Isobel ignored her, fiddling with the laptop instead so a fractured clavicle appeared on the screen. ‘Then there are the percussive injuries. Possibly a hammer.’
‘God.’ Logan huffed out a breath. ‘DI Bell tortured him...’
‘And last, but not least, there are nicks in the ribs.’ A section of ribcage appeared, small dark Vs marring the white curves. ‘See how they line up in pairs? That’s consistent with multiple stab wounds to the chest from a double-edged blade. Going by the pattern and number, most likely a frenzied attack.’
Wonderful.
Just. Sodding. Great.
Logan sank down into one of the plastic seats. ‘Any idea who our victim is?’
She stared at him, face as dead as her patient’s.
He shrugged. ‘Because if you don’t, then I’ve got a suggestion you could look into?’
Dalrymple moseyed out into the prep room and stood there, facing away from the door... then snapped around holding the remote in one hand and mashing the button with the palm of her other in one swift seamless motion.
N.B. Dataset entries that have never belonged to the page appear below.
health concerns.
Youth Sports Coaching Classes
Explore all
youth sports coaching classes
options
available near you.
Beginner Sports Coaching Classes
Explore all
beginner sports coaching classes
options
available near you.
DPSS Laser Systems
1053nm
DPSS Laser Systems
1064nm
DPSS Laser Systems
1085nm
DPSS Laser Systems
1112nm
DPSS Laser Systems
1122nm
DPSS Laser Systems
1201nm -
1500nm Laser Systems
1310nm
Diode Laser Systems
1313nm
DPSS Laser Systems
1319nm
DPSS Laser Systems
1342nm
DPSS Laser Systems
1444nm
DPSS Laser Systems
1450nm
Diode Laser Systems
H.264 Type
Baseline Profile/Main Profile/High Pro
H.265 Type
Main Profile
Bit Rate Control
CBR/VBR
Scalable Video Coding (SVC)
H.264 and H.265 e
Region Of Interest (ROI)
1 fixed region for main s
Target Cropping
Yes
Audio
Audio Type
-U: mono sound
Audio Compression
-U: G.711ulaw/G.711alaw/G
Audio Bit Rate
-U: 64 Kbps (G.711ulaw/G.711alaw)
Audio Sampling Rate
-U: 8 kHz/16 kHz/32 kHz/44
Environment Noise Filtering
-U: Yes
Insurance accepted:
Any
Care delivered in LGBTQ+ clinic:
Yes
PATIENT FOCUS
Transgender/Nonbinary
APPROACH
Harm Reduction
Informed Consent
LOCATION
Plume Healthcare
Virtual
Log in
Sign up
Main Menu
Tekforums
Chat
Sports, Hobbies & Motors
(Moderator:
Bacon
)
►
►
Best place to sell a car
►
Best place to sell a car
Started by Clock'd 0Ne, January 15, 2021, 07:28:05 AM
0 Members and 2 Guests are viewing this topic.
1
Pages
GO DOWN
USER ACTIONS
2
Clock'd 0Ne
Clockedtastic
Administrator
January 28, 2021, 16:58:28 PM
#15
Beep.
Another blow across the ‘barrel’, then she spun the remote and holstered it. ‘Aaaaand, we’re done, pardners.’
Isobel didn’t move. ‘We don’t do nominative investigations here, Inspector McRae. We follow the evidence.’
‘Which is great, but you might find it leads you to Fred Albert Marshall. DI Bell was convinced Marshall killed Sally MacAuley’s husband and abducted her son. He was obsessed with it.’
Still nothing.
Logan stood and backed towards the exit, both hands up. ‘OK, I can take a hint.’
She strode into the cutting room. ‘We’ll be in touch.’
‘Y’all come back, now.’ Dalrymple tipped an imaginary Stetson at him, then cowboyed off after Isobel, leaving him on his own.
‘Only trying to help.’ Logan stripped off his SOC get-up, chucked it in the bin, and got the hell out of there. Along the corridor, through the doors, up the stairs, and onto the rear podium car park.
OK, so it was raining, but at least he wasn’t enveloped in that horrible stench any more.
You could add that to the list of ‘Reasons Why It Is Not A Good Idea To Sleep With Pathologists’. Very difficult to get amorous when the object of your affections smelled like rotting cadavers.
He hurried across the car park and in through the rear doors. Shook the rain from his shoulders and trouser legs. Pulled out his phone and called Rennie on the way to the stairwell.
Rennie picked up with a sigh. ‘Guv.’
‘Have you got that warrant sorted for Rod Lawson’s medical records?’
Through the double doors.
‘The Sheriff won’t give us one till he’s read the post mortem report. I emailed it over, but he says it’s nearly nine on a Sunday night and we should know better.’
Typical.
‘What about the search warrant for Norman Clifton’s mother’s house?’
‘Same. Only he used fewer words. Three of which were quite rude.’
Logan headed up the stairs. ‘You told him this is a murdered police officer we’re talking about?’